* [Exercise instructions]: Everything in the listing should be copied exactly, save for the pictures.

* [Exercise inputs]:
***
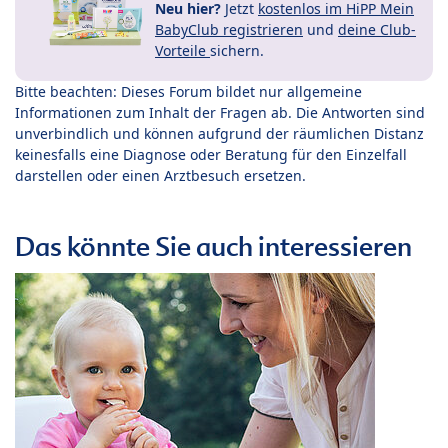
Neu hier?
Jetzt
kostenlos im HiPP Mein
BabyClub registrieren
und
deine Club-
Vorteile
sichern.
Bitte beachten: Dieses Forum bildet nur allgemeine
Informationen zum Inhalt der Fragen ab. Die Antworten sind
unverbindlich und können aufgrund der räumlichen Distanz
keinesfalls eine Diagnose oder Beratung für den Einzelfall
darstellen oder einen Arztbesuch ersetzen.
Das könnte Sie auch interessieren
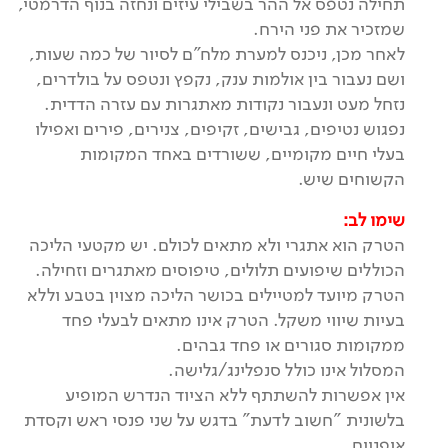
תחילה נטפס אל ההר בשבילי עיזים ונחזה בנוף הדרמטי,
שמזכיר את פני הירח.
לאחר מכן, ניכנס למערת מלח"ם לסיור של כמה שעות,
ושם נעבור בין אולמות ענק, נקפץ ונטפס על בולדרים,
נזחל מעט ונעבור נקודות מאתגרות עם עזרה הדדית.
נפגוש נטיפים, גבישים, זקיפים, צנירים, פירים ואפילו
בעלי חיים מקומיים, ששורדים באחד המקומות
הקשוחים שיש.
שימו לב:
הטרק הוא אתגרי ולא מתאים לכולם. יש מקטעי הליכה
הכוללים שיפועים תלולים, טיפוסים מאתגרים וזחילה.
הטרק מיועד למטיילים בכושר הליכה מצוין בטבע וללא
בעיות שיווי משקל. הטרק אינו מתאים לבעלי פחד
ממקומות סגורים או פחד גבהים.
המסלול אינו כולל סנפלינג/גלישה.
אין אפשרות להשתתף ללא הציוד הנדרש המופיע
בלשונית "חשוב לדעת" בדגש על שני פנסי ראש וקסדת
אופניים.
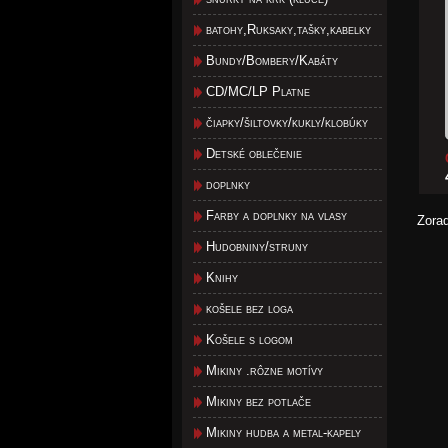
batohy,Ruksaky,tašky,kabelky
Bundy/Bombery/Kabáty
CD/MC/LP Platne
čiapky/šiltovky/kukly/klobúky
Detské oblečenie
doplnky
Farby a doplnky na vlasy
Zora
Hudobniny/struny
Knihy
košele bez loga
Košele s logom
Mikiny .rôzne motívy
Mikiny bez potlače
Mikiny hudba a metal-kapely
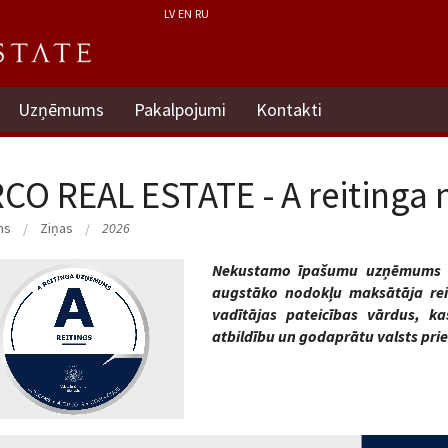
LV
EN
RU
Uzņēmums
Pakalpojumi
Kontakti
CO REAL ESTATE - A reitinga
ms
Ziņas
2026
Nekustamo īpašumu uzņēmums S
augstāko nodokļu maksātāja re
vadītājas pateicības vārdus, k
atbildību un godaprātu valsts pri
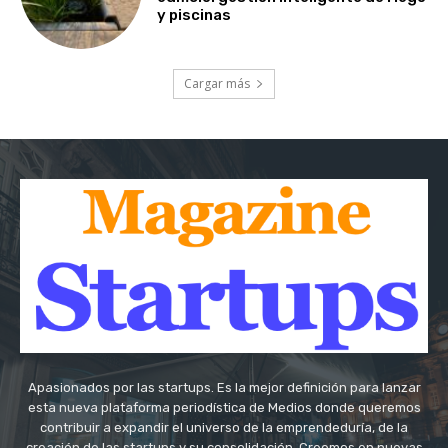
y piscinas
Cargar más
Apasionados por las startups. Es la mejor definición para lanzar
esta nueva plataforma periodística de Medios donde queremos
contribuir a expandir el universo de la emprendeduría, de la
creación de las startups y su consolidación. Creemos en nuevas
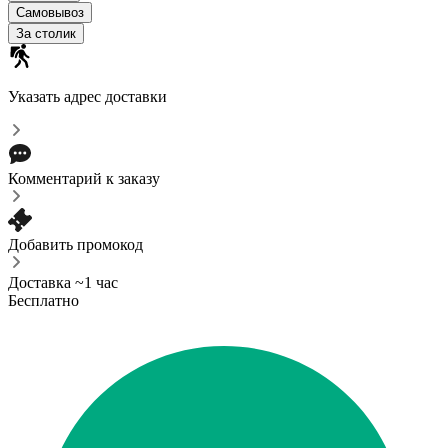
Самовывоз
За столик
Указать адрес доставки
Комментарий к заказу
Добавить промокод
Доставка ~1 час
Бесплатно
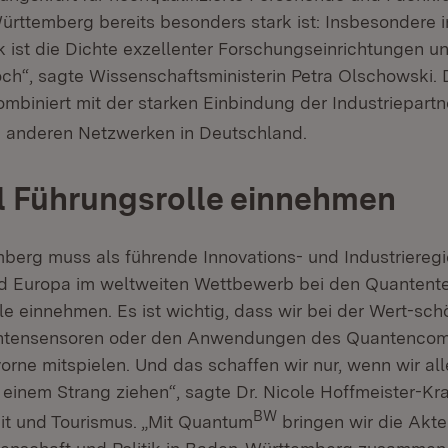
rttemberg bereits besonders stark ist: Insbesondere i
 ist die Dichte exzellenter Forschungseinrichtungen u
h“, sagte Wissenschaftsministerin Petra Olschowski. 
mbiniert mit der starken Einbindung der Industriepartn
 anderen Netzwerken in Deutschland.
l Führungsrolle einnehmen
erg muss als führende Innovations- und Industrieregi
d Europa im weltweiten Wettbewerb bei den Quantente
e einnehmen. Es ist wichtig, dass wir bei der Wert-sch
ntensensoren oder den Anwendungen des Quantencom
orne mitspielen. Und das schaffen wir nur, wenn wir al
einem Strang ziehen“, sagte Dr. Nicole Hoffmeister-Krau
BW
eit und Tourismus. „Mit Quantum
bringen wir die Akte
***
* [Answer to this problem]:
Neu hier?
Jetzt
kostenlos im HiPP Mein
BabyClub registrieren
und
deine Club-
Vorteile
sichern.
Bitte beachten: Dieses Forum bildet nur allgemeine
Informationen zum Inhalt der Fragen ab. Die Antworten sind
unverbindlich und können aufgrund der räumlichen Distanz
keinesfalls eine Diagnose oder Beratung für den Einzelfall
darstellen oder einen Arztbesuch ersetzen.
Das könnte Sie auch interessieren
תחילה נטפס אל ההר בשבילי עיזים ונחזה בנוף הדרמטי,
שמזכיר את פני הירח.
לאחר מכן, ניכנס למערת מלח"ם לסיור של כמה שעות,
ושם נעבור בין אולמות ענק, נקפץ ונטפס על בולדרים,
נזחל מעט ונעבור נקודות מאתגרות עם עזרה הדדית.
נפגוש נטיפים, גבישים, זקיפים, צנירים, פירים ואפילו
בעלי חיים מקומיים, ששורדים באחד המקומות
הקשוחים שיש.
שימו לב:
הטרק הוא אתגרי ולא מתאים לכולם. יש מקטעי הליכה
הכוללים שיפועים תלולים, טיפוסים מאתגרים וזחילה.
הטרק מיועד למטיילים בכושר הליכה מצוין בטבע וללא
בעיות שיווי משקל. הטרק אינו מתאים לבעלי פחד
ממקומות סגורים או פחד גבהים.
המסלול אינו כולל סנפלינג/גלישה.
אין אפשרות להשתתף ללא הציוד הנדרש המופיע
בלשונית "חשוב לדעת" בדגש על שני פנסי ראש וקסדת
אופניים.
batohy,Ruksaky,tašky,kabelky
Bundy/Bombery/Kabáty
CD/MC/LP Platne
čiapky/šiltovky/kukly/klobúky
Detské oblečenie
doplnky
Farby a doplnky na vlasy
Zora
Hudobniny/struny
Knihy
košele bez loga
Košele s logom
Mikiny .rôzne motívy
Mikiny bez potlače
Mikiny hudba a metal-kapely
LV
EN
RU
Uzņēmums
Pakalpojumi
Kontakti
CO REAL ESTATE - A reitinga
ms
Ziņas
2026
Nekustamo īpašumu uzņēmums S
augstāko nodokļu maksātāja re
vadītājas pateicības vārdus, k
atbildību un godaprātu valsts pri
y piscinas
Cargar más
Apasionados por las startups. Es la mejor definición para lanzar
esta nueva plataforma periodística de Medios donde queremos
contribuir a expandir el universo de la emprendeduría, de la
creación de las startups y su consolidación. Creemos en nuevas
Самовывоз
За столик
Указать адрес доставки
Комментарий к заказу
Добавить промокод
Доставка ~1 час
Бесплатно
rttemberg bereits besonders stark ist: Insbesondere i
 ist die Dichte exzellenter Forschungseinrichtungen u
h“, sagte Wissenschaftsministerin Petra Olschowski. 
mbiniert mit der starken Einbindung der Industriepartn
 anderen Netzwerken in Deutschland.
l Führungsrolle einnehmen
erg muss als führende Innovations- und Industrieregi
d Europa im weltweiten Wettbewerb bei den Quantente
e einnehmen. Es ist wichtig, dass wir bei der Wert-sch
ntensensoren oder den Anwendungen des Quantencom
orne mitspielen. Und das schaffen wir nur, wenn wir al
einem Strang ziehen“, sagte Dr. Nicole Hoffmeister-Krau
BW
eit und Tourismus. „Mit Quantum
bringen wir die Akte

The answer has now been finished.